Hip Hop originated in the 1970s and spread. Mainstream America considered it little more than a curiosity or fad until the late 1980s when it began achieving chart success. By the early 1990s, music fans searched for alternatives and flocked to Hip Hop and rap. However, people objected to the genre’s use of sampling, glorification of violence, and objectification of women. The resulting controversies combined with high profile murders neutered the genre until Eminem arrived.
Vanilla Ice and MC Hammer achieved chart success in part due to sampling. Ice borrowed Queen’s “Under Pressure” and Hammer borrowed Rick James' “Superfreak.” Some music fans and rock stars questioned Hip Hop’s integrity. In their view, the artists were not writing original works. Instead, they simply stole from someone else and changed the lyrics. Eventually, lawsuits brought the practice to heel. Now, artists ask permission before sampling.
While sampling brought questions of integrity and legality, the Gangsta Rap sub-genre nearly destroyed Hip Hop. The music had a distinctive edge and portrayed a subculture Middle America found difficult to accept. Gangsta rappers seemed to glorify violence and the urban drug culture. Additionally, critics claimed it denigrated women. However, its popularity insulated Gangsta Rap from criticism until reality reflected the art.
On September 7, 1996, 25-year-old Tupac Shakur was murdered in a Las Vegas drive-by shooting. A few months later, Biggie Smalls, aka The Notorious B.I.G., met the same fate in Los Angeles. Some believe Smalls murder was in retaliation for Shakur’s. He was 24. The twin murders shook the music industry and artists needed to change. The crimes threatened the genre’s existence.
The next few years brought a more sanitized version of Hip Hop. Rap songs became more traditional pop. The music industry absorbed the outsiders leaving little difference between Puff Daddy and Britney Spears. Additionally, rock incorporated rap into music creating Nu Metal. The sub-genre is scoffed at today, but Limp Bizkit and other acts enjoyed massive success.
In 1999, the Hip Hop genre appeared tired and boring when Eminem reinvigorated it. The native Detroiter used his personal demons and opinions to create edgy Hip Hop. Few acts combined wit, skill, and personal demons as artistically and successfully as Eminem.
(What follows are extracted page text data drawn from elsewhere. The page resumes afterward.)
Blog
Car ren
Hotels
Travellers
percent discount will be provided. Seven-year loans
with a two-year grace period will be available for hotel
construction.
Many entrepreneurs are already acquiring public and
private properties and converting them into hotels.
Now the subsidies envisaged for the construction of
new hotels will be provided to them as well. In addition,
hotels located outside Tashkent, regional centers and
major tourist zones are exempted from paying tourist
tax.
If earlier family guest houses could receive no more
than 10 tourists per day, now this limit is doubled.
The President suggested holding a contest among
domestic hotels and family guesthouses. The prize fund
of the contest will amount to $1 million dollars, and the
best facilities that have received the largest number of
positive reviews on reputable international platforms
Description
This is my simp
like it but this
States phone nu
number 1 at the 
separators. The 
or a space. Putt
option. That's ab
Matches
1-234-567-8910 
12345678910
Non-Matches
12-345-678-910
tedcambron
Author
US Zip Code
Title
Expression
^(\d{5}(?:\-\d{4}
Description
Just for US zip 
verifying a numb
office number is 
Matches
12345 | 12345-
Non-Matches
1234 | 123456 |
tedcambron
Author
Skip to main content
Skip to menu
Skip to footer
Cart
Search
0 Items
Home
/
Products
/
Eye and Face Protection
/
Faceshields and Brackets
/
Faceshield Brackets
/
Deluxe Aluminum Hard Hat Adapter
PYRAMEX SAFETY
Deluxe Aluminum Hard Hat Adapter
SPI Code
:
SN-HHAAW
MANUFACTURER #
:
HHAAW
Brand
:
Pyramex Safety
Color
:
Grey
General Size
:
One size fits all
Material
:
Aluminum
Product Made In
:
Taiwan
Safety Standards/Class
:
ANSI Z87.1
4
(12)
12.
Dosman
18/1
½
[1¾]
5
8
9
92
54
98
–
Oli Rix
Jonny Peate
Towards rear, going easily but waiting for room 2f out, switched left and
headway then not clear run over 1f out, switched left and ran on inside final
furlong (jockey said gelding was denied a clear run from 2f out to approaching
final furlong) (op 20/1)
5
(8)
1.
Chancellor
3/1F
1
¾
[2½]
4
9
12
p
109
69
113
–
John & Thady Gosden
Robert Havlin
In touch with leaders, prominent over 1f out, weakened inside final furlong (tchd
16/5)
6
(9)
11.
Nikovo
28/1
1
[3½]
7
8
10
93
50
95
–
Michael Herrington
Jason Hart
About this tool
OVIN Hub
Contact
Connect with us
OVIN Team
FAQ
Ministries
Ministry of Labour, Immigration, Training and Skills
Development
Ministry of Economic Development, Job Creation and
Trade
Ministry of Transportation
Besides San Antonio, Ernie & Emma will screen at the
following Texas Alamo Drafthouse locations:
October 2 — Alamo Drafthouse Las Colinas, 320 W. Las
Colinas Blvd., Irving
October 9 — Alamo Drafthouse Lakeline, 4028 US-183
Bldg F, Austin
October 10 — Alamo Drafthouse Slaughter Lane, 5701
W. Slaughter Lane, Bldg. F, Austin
He might not have saved Hip Hop, but Eminem kept it relevant.
Hip Hop rose and fell and rose again in the 1990s. MC Hammer and Vanilla Ice achieved amazing success, which the Gangsta rappers built upon. Although plagiarism and copyright issues plagued the genre until a legal consensus settled the sampling controversy, violence proved the genre’s real enemy. The Biggie Smalls and Tupac Shakur murders combined with a changing music scene neutered Hip Hop until Eminem arrived to reinvent the genre.